_Task requirements:_ Turn every line of the records below into a JSON list of strings, one string per line, leaving out any blank lines.

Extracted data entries
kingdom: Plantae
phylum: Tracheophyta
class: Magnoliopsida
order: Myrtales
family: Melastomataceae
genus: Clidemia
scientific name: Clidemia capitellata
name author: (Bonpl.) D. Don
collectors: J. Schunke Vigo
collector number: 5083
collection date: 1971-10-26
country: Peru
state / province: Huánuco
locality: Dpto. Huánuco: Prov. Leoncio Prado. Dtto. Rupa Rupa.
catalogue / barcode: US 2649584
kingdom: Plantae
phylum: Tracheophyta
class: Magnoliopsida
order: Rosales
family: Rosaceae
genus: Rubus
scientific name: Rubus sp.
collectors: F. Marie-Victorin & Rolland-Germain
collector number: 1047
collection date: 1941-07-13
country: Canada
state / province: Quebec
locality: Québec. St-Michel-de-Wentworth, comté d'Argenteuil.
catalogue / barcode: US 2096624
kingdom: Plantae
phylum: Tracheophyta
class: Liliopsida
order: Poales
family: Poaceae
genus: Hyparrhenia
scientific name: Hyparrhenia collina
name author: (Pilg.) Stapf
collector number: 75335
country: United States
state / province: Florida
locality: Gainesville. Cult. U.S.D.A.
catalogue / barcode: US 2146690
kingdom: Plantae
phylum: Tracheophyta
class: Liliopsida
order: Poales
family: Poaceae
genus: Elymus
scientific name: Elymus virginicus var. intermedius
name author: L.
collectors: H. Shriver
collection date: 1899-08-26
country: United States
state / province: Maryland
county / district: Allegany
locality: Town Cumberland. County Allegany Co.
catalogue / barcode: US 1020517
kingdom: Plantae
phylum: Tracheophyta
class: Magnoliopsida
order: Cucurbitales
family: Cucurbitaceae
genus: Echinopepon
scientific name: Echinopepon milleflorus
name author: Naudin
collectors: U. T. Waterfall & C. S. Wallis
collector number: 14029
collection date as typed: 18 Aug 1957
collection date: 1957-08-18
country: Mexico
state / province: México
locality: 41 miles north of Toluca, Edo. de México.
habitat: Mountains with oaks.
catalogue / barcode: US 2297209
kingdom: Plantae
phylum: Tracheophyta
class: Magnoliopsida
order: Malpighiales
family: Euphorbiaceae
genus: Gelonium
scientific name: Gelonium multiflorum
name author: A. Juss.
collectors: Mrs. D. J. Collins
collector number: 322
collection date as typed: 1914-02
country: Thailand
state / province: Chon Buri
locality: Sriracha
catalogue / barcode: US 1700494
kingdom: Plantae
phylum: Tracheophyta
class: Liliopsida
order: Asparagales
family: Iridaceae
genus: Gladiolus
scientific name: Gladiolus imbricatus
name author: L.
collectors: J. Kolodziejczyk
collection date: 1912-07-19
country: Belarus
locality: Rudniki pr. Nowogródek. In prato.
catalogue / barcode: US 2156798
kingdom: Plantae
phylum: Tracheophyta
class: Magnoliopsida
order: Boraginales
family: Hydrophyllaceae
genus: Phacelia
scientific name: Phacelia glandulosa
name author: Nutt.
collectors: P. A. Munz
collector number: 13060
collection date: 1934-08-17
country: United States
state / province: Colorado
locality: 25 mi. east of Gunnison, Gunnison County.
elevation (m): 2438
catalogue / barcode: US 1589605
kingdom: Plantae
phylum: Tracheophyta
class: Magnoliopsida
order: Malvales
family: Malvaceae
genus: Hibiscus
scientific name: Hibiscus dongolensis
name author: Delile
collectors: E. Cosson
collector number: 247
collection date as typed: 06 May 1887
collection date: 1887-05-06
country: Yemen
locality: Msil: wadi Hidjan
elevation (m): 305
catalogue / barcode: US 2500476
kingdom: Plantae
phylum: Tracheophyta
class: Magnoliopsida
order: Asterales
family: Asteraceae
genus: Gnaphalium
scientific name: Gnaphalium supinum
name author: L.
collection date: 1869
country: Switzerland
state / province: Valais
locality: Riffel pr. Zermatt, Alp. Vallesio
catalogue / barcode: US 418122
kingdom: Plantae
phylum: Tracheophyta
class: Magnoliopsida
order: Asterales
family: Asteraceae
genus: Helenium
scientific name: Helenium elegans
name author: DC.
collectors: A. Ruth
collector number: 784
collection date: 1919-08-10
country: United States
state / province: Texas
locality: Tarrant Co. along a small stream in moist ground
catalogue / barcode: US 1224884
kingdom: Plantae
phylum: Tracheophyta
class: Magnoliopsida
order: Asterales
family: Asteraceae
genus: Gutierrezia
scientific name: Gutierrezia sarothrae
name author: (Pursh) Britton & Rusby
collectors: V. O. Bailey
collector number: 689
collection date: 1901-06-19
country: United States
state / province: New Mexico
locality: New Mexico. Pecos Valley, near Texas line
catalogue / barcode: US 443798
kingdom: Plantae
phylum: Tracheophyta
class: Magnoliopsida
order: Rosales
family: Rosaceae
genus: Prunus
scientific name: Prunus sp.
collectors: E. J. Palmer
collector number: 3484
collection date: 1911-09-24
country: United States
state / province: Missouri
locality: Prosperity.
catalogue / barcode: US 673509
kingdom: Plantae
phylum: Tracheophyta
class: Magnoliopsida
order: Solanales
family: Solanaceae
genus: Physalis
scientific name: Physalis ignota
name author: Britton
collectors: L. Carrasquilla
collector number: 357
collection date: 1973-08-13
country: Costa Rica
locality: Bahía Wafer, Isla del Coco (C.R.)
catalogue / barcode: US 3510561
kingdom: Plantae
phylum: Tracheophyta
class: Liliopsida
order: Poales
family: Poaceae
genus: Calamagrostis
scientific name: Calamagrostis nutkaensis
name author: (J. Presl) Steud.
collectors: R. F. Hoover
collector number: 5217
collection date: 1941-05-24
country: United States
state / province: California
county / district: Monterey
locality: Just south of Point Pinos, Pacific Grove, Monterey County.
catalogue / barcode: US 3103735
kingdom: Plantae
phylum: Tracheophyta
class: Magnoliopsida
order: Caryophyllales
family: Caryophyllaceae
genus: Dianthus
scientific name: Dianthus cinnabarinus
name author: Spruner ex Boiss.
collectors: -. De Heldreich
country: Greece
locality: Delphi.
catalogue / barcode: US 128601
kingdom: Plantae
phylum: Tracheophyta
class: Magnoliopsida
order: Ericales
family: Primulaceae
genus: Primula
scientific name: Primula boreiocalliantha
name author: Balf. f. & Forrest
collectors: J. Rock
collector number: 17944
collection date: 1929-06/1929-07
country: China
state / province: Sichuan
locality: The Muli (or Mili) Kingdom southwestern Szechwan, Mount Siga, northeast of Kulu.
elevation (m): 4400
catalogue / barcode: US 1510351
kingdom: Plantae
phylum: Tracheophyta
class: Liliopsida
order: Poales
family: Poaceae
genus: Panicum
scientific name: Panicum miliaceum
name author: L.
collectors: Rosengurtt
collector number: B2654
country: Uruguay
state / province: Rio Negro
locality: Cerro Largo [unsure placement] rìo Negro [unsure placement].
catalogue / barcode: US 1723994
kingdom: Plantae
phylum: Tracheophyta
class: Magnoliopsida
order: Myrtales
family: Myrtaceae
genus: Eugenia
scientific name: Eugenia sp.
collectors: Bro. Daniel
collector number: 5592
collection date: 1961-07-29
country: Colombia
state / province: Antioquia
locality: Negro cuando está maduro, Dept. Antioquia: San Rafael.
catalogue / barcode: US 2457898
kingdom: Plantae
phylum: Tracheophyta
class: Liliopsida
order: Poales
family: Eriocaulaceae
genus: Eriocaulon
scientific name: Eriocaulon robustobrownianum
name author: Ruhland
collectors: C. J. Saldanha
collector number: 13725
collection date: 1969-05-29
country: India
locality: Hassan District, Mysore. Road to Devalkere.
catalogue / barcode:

_Task solution:_
[
  "kingdom: Plantae",
  "phylum: Tracheophyta",
  "class: Magnoliopsida",
  "order: Myrtales",
  "family: Melastomataceae",
  "genus: Clidemia",
  "scientific name: Clidemia capitellata",
  "name author: (Bonpl.) D. Don",
  "collectors: J. Schunke Vigo",
  "collector number: 5083",
  "collection date: 1971-10-26",
  "country: Peru",
  "state / province: Huánuco",
  "locality: Dpto. Huánuco: Prov. Leoncio Prado. Dtto. Rupa Rupa.",
  "catalogue / barcode: US 2649584",
  "kingdom: Plantae",
  "phylum: Tracheophyta",
  "class: Magnoliopsida",
  "order: Rosales",
  "family: Rosaceae",
  "genus: Rubus",
  "scientific name: Rubus sp.",
  "collectors: F. Marie-Victorin & Rolland-Germain",
  "collector number: 1047",
  "collection date: 1941-07-13",
  "country: Canada",
  "state / province: Quebec",
  "locality: Québec. St-Michel-de-Wentworth, comté d'Argenteuil.",
  "catalogue / barcode: US 2096624",
  "kingdom: Plantae",
  "phylum: Tracheophyta",
  "class: Liliopsida",
  "order: Poales",
  "family: Poaceae",
  "genus: Hyparrhenia",
  "scientific name: Hyparrhenia collina",
  "name author: (Pilg.) Stapf",
  "collector number: 75335",
  "country: United States",
  "state / province: Florida",
  "locality: Gainesville. Cult. U.S.D.A.",
  "catalogue / barcode: US 2146690",
  "kingdom: Plantae",
  "phylum: Tracheophyta",
  "class: Liliopsida",
  "order: Poales",
  "family: Poaceae",
  "genus: Elymus",
  "scientific name: Elymus virginicus var. intermedius",
  "name author: L.",
  "collectors: H. Shriver",
  "collection date: 1899-08-26",
  "country: United States",
  "state / province: Maryland",
  "county / district: Allegany",
  "locality: Town Cumberland. County Allegany Co.",
  "catalogue / barcode: US 1020517",
  "kingdom: Plantae",
  "phylum: Tracheophyta",
  "class: Magnoliopsida",
  "order: Cucurbitales",
  "family: Cucurbitaceae",
  "genus: Echinopepon",
  "scientific name: Echinopepon milleflorus",
  "name author: Naudin",
  "collectors: U. T. Waterfall & C. S. Wallis",
  "collector number: 14029",
  "collection date as typed: 18 Aug 1957",
  "collection date: 1957-08-18",
  "country: Mexico",
  "state / province: México",
  "locality: 41 miles north of Toluca, Edo. de México.",
  "habitat: Mountains with oaks.",
  "catalogue / barcode: US 2297209",
  "kingdom: Plantae",
  "phylum: Tracheophyta",
  "class: Magnoliopsida",
  "order: Malpighiales",
  "family: Euphorbiaceae",
  "genus: Gelonium",
  "scientific name: Gelonium multiflorum",
  "name author: A. Juss.",
  "collectors: Mrs. D. J. Collins",
  "collector number: 322",
  "collection date as typed: 1914-02",
  "country: Thailand",
  "state / province: Chon Buri",
  "locality: Sriracha",
  "catalogue / barcode: US 1700494",
  "kingdom: Plantae",
  "phylum: Tracheophyta",
  "class: Liliopsida",
  "order: Asparagales",
  "family: Iridaceae",
  "genus: Gladiolus",
  "scientific name: Gladiolus imbricatus",
  "name author: L.",
  "collectors: J. Kolodziejczyk",
  "collection date: 1912-07-19",
  "country: Belarus",
  "locality: Rudniki pr. Nowogródek. In prato.",
  "catalogue / barcode: US 2156798",
  "kingdom: Plantae",
  "phylum: Tracheophyta",
  "class: Magnoliopsida",
  "order: Boraginales",
  "family: Hydrophyllaceae",
  "genus: Phacelia",
  "scientific name: Phacelia glandulosa",
  "name author: Nutt.",
  "collectors: P. A. Munz",
  "collector number: 13060",
  "collection date: 1934-08-17",
  "country: United States",
  "state / province: Colorado",
  "locality: 25 mi. east of Gunnison, Gunnison County.",
  "elevation (m): 2438",
  "catalogue / barcode: US 1589605",
  "kingdom: Plantae",
  "phylum: Tracheophyta",
  "class: Magnoliopsida",
  "order: Malvales",
  "family: Malvaceae",
  "genus: Hibiscus",
  "scientific name: Hibiscus dongolensis",
  "name author: Delile",
  "collectors: E. Cosson",
  "collector number: 247",
  "collection date as typed: 06 May 1887",
  "collection date: 1887-05-06",
  "country: Yemen",
  "locality: Msil: wadi Hidjan",
  "elevation (m): 305",
  "catalogue / barcode: US 2500476",
  "kingdom: Plantae",
  "phylum: Tracheophyta",
  "class: Magnoliopsida",
  "order: Asterales",
  "family: Asteraceae",
  "genus: Gnaphalium",
  "scientific name: Gnaphalium supinum",
  "name author: L.",
  "collection date: 1869",
  "country: Switzerland",
  "state / province: Valais",
  "locality: Riffel pr. Zermatt, Alp. Vallesio",
  "catalogue / barcode: US 418122",
  "kingdom: Plantae",
  "phylum: Tracheophyta",
  "class: Magnoliopsida",
  "order: Asterales",
  "family: Asteraceae",
  "genus: Helenium",
  "scientific name: Helenium elegans",
  "name author: DC.",
  "collectors: A. Ruth",
  "collector number: 784",
  "collection date: 1919-08-10",
  "country: United States",
  "state / province: Texas",
  "locality: Tarrant Co. along a small stream in moist ground",
  "catalogue / barcode: US 1224884",
  "kingdom: Plantae",
  "phylum: Tracheophyta",
  "class: Magnoliopsida",
  "order: Asterales",
  "family: Asteraceae",
  "genus: Gutierrezia",
  "scientific name: Gutierrezia sarothrae",
  "name author: (Pursh) Britton & Rusby",
  "collectors: V. O. Bailey",
  "collector number: 689",
  "collection date: 1901-06-19",
  "country: United States",
  "state / province: New Mexico",
  "locality: New Mexico. Pecos Valley, near Texas line",
  "catalogue / barcode: US 443798",
  "kingdom: Plantae",
  "phylum: Tracheophyta",
  "class: Magnoliopsida",
  "order: Rosales",
  "family: Rosaceae",
  "genus: Prunus",
  "scientific name: Prunus sp.",
  "collectors: E. J. Palmer",
  "collector number: 3484",
  "collection date: 1911-09-24",
  "country: United States",
  "state / province: Missouri",
  "locality: Prosperity.",
  "catalogue / barcode: US 673509",
  "kingdom: Plantae",
  "phylum: Tracheophyta",
  "class: Magnoliopsida",
  "order: Solanales",
  "family: Solanaceae",
  "genus: Physalis",
  "scientific name: Physalis ignota",
  "name author: Britton",
  "collectors: L. Carrasquilla",
  "collector number: 357",
  "collection date: 1973-08-13",
  "country: Costa Rica",
  "locality: Bahía Wafer, Isla del Coco (C.R.)",
  "catalogue / barcode: US 3510561",
  "kingdom: Plantae",
  "phylum: Tracheophyta",
  "class: Liliopsida",
  "order: Poales",
  "family: Poaceae",
  "genus: Calamagrostis",
  "scientific name: Calamagrostis nutkaensis",
  "name author: (J. Presl) Steud.",
  "collectors: R. F. Hoover",
  "collector number: 5217",
  "collection date: 1941-05-24",
  "country: United States",
  "state / province: California",
  "county / district: Monterey",
  "locality: Just south of Point Pinos, Pacific Grove, Monterey County.",
  "catalogue / barcode: US 3103735",
  "kingdom: Plantae",
  "phylum: Tracheophyta",
  "class: Magnoliopsida",
  "order: Caryophyllales",
  "family: Caryophyllaceae",
  "genus: Dianthus",
  "scientific name: Dianthus cinnabarinus",
  "name author: Spruner ex Boiss.",
  "collectors: -. De Heldreich",
  "country: Greece",
  "locality: Delphi.",
  "catalogue / barcode: US 128601",
  "kingdom: Plantae",
  "phylum: Tracheophyta",
  "class: Magnoliopsida",
  "order: Ericales",
  "family: Primulaceae",
  "genus: Primula",
  "scientific name: Primula boreiocalliantha",
  "name author: Balf. f. & Forrest",
  "collectors: J. Rock",
  "collector number: 17944",
  "collection date: 1929-06/1929-07",
  "country: China",
  "state / province: Sichuan",
  "locality: The Muli (or Mili) Kingdom southwestern Szechwan, Mount Siga, northeast of Kulu.",
  "elevation (m): 4400",
  "catalogue / barcode: US 1510351",
  "kingdom: Plantae",
  "phylum: Tracheophyta",
  "class: Liliopsida",
  "order: Poales",
  "family: Poaceae",
  "genus: Panicum",
  "scientific name: Panicum miliaceum",
  "name author: L.",
  "collectors: Rosengurtt",
  "collector number: B2654",
  "country: Uruguay",
  "state / province: Rio Negro",
  "locality: Cerro Largo [unsure placement] rìo Negro [unsure placement].",
  "catalogue / barcode: US 1723994",
  "kingdom: Plantae",
  "phylum: Tracheophyta",
  "class: Magnoliopsida",
  "order: Myrtales",
  "family: Myrtaceae",
  "genus: Eugenia",
  "scientific name: Eugenia sp.",
  "collectors: Bro. Daniel",
  "collector number: 5592",
  "collection date: 1961-07-29",
  "country: Colombia",
  "state / province: Antioquia",
  "locality: Negro cuando está maduro, Dept. Antioquia: San Rafael.",
  "catalogue / barcode: US 2457898",
  "kingdom: Plantae",
  "phylum: Tracheophyta",
  "class: Liliopsida",
  "order: Poales",
  "family: Eriocaulaceae",
  "genus: Eriocaulon",
  "scientific name: Eriocaulon robustobrownianum",
  "name author: Ruhland",
  "collectors: C. J. Saldanha",
  "collector number: 13725",
  "collection date: 1969-05-29",
  "country: India",
  "locality: Hassan District, Mysore. Road to Devalkere.",
  "catalogue / barcode:"
]